3. When the market is good, it is mainly positive, and when it falls, it is mainly negative. The price difference is usually within plus or minus 20 points. When the Shanghai Composite Index rose to 2500 points last year, the spot spread was still within this range. However, when the Shanghai Composite Index broke through 2500 points in late June last year165438+1October and began to accelerate its rise, the spot price spread soared rapidly. When the Shanghai Composite Index reached 2900 points in early February, the spot spread once exceeded 100 points, equivalent to about 3% of the Shanghai and Shenzhen 300 Index. This unusual spread indicates that. The Shanghai Composite Index continued to rise 1 1 day in the early period, but the moving average of the spot spread in the middle period continued to fall, even showing a negative value, which seemed a bit unexpected. In the five trading days last week, the closing discount of the futures index has appeared twice. Even if the closing price of the futures index rose by 13 points last Friday, it only appeared in the last two minutes, and the spot spread throughout the day has been in a discounted state.

1. Stock premium rate:

Stock premium rate generally refers to the premium rate of stock block trading.

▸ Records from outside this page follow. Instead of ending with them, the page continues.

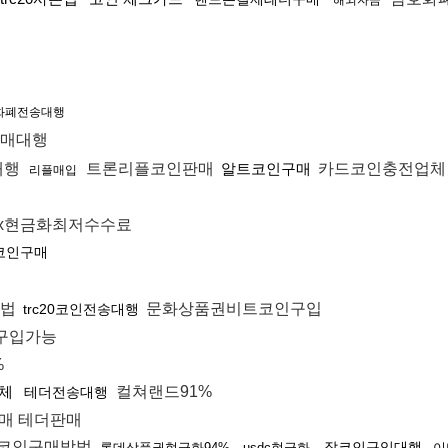
해외자금
화폐전송대행
매대행
대행
트론리플코인판매
알트코인구매
카드코인충전업
리플매입
fx현금화최저수수료
코인구매
는법
문화상품권비트코인구입
trc20코인전송대행
구입가능
%
체
컬쳐랜드91%
테더전송대행
매 테더판매
코인구매방법
잡코인구입대행
롯데상품권현금화94%
usdc현금화
이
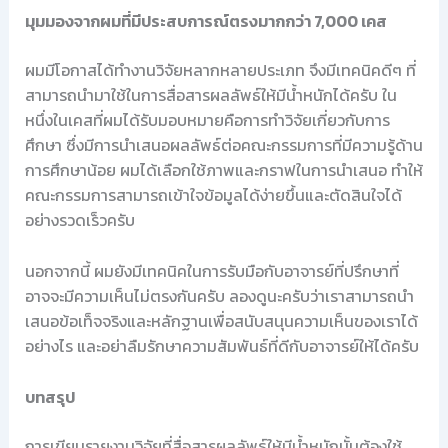
มุมมองจากผมที่มีประสบการณ์ตรงมากกว่า 7,000 เคส
ผมมีโอกาสได้ทำงานวิจัยหลากหลายประเภท จึงมีเทคนิคดีๆ ที่
สามารถนำมาใช้ในการสื่อสารผลลัพธ์ให้มีน้ำหนักได้ครับ ใน
หนึ่งในเคสที่ผมได้รับมอบหมายคือการทำวิจัยเกี่ยวกับการ
ศึกษา ซึ่งมีการนำเสนอผลลัพธ์ต่อคณะกรรมการที่มีความรู้ด้าน
การศึกษาน้อย ผมได้เลือกใช้ภาพและกราฟในการนำเสนอ ทำให้
คณะกรรมการสามารถเข้าใจข้อมูลได้ง่ายขึ้นและตัดสินใจได้
อย่างรวดเร็วครับ
นอกจากนี้ ผมยังมีเทคนิคในการรับมือกับอาจารย์ที่ปรึกษาที่
อาจจะมีความเห็นไม่ตรงกันครับ ลองดูนะครับว่าเราสามารถนำ
เสนอข้อเท็จจริงและหลักฐานเพื่อสนับสนุนความเห็นของเราได้
อย่างไร และอย่าลืมรักษาความสัมพันธ์ที่ดีกับอาจารย์ให้ได้ครับ
บทสรุป
การเขียนรายงานวิจัยที่สื่อสารผลลัพธ์ให้มีน้ำหนักนั้นต้องใช้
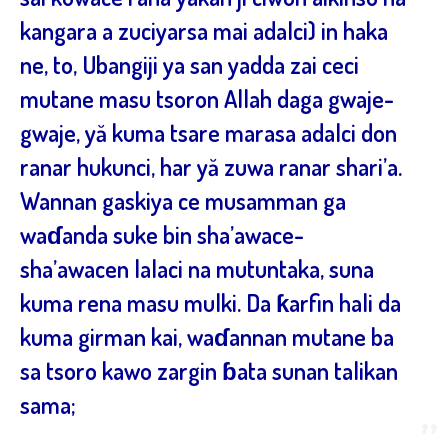
kangara a zuciyarsa mai adalci) in haka
ne, to, Ubangiji ya san yadda zai ceci
mutane masu tsoron Allah daga gwaje-
gwaje, yă kuma tsare marasa adalci don
ranar hukunci, har yă zuwa ranar shari’a.
Wannan gaskiya ce musamman ga
waɗanda suke bin sha’awace-
sha’awacen lalaci na mutuntaka, suna
kuma rena masu mulki. Da ƙarfin hali da
kuma girman kai, waɗannan mutane ba
sa tsoro kawo zargin ɓata sunan talikan
sama;
”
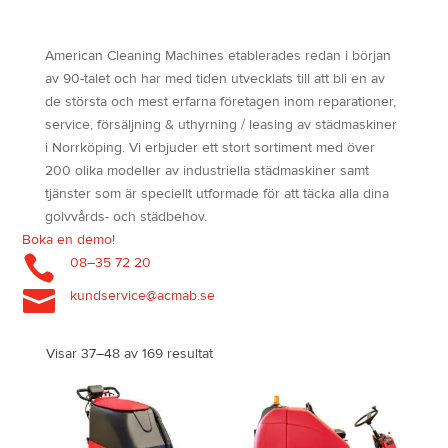
American Cleaning Machines etablerades redan i början
av 90-talet och har med tiden utvecklats till att bli en av
de största och mest erfarna företagen inom reparationer,
service, försäljning & uthyrning / leasing av städmaskiner
i Norrköping. Vi erbjuder ett stort sortiment med över
200 olika modeller av industriella städmaskiner samt
tjänster som är speciellt utformade för att täcka alla dina
golvvårds- och städbehov.
Boka en demo!

08–35 72 20

kundservice@acmab.se
Visar 37–48 av 169 resultat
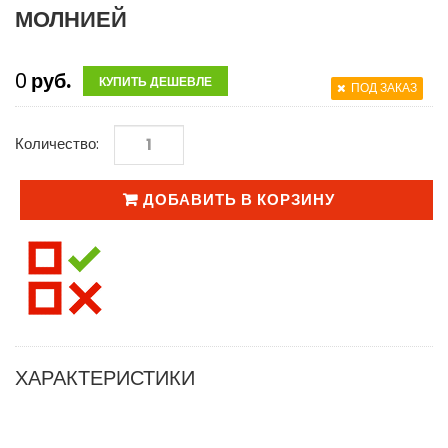
МОЛНИЕЙ
0
руб.
КУПИТЬ ДЕШЕВЛЕ
ПОД ЗАКАЗ
Количество:
ДОБАВИТЬ В КОРЗИНУ
ХАРАКТЕРИСТИКИ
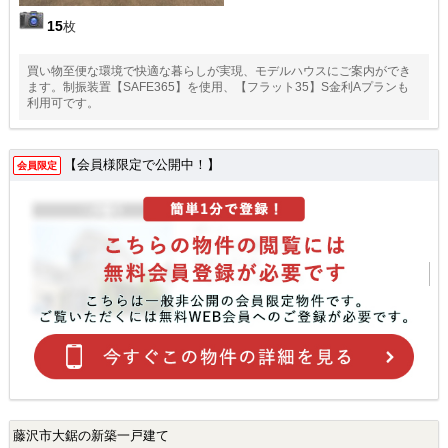
15
枚
買い物至便な環境で快適な暮らしが実現、モデルハウスにご案内ができ
ます。制振装置【SAFE365】を使用、【フラット35】S金利Aプランも
利用可です。
【会員様限定で公開中！】
会員限定
藤沢市大鋸の新築一戸建て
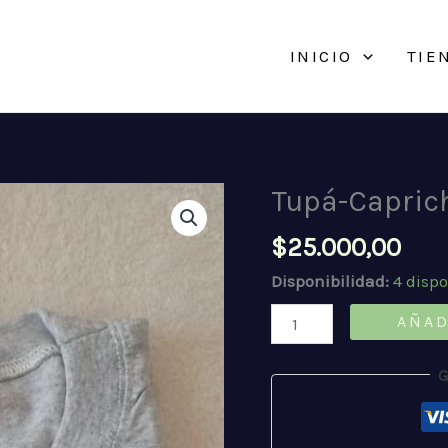
INICIO
TIE
Tupá-Caprich
$
25.000,00
Disponibilidad:
4 disp
Tupá-
AÑAD
Caprichos-
Jasí
G
Jateré
cantidad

When the premium rate of block trade is negative, the transaction price of block trade is lower than the current price. It is bad news that shareholders or institutional investors are not optimistic about stocks and are eager to sell them at a price lower than the current price, which will lead to a large number of investors selling in the market and accelerate the decline of stock prices. The lower the premium rate of block trade, the stronger its negative signal, the greater the probability of individual stocks falling, the higher the premium rate of block trade, the stronger its bullish signal and the greater the probability of individual stocks rising. There will also be a positive premium rate in block trading, that is, the transaction price of block trading is higher than the current price, indicating that shareholders or institutional investors are more optimistic about the stock and are eager to buy it at a price higher than that of the day. This is a bullish news and will attract market retail investors to follow suit.